• [Reading text]
==*==

Optical properties of ortho-aminobenzoic acid and derivatives: absorption and fluorescence emission in solvent medium

In the present, we report experimental and theoretical studies on orthoaminobenzoic acid (o-Abz) and its derivatives 2 amino-benzamide (o-Abz-NH2), 2 amino-monomethyl-benzamide (o-Abz-NH(CH3)) and 2 amino-dimethyl-benzamide (o-Abz-N(CH3)2. We measured optical absorption, steady state and time-resolved fluorescence and fluorescence anisotropy of the compounds in solvents with different donor/acceptor character. The experimental results were compared with results of computational calculations which simulated solvent-solute systems. Due to the restrictions imposed by the computer limitations, it was not possible to do entire quantum calculations by ab-initio methods. We used then QM/MM methods, which involves quantum calculation with molecular mechanics simulations. In this work, ab-initio and semi-empiric quantum calculations were combined in the single molecule geometry optimization and energy transitions calculus, respectively. The solute-solvent system was simulated by Monte Carlo method. The optical absorption spectra obtained from simulations showed good agreement with experimental results, identifying the bands relative to p-p* transitions. It was observed that the anionic acid form of the o-Abz is responsible for the blue shift when it is in aqueous solution. Anionic form increases the electronegativity of Oxygen atoms, rising the energy of the hidrogen bonds. These strong bonds stabilize the fundamental state of o-Abz, resulting in a blue shift in absorption spetrum. From simulation, it was verified that in the anionic form of o-Abz there is also an inhibition of hidrogen bonds of the donor type by the amine group. Compared to o-Abz alone, the derivatives present an increase in the amine group capacity to act as a hidrogen bond donor. The o-Abz-NH2 and o-Abz- NH(CH3) derivatives preserved the high quantum yield and the sensitivity for the environment polarity, while in the dimethyl amide derivative, the presence of methyl groups increases the deexcitation by non-radiactive pathways. (AU)

==*==

• [Raw data]
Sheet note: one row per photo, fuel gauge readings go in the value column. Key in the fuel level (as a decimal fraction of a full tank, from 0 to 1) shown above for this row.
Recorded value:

==*==

• [Your task] In the abstract on ortho-aminobenzoic acid, which method was used to simulate the solute-solvent system?

• [Result below] The Monte Carlo method.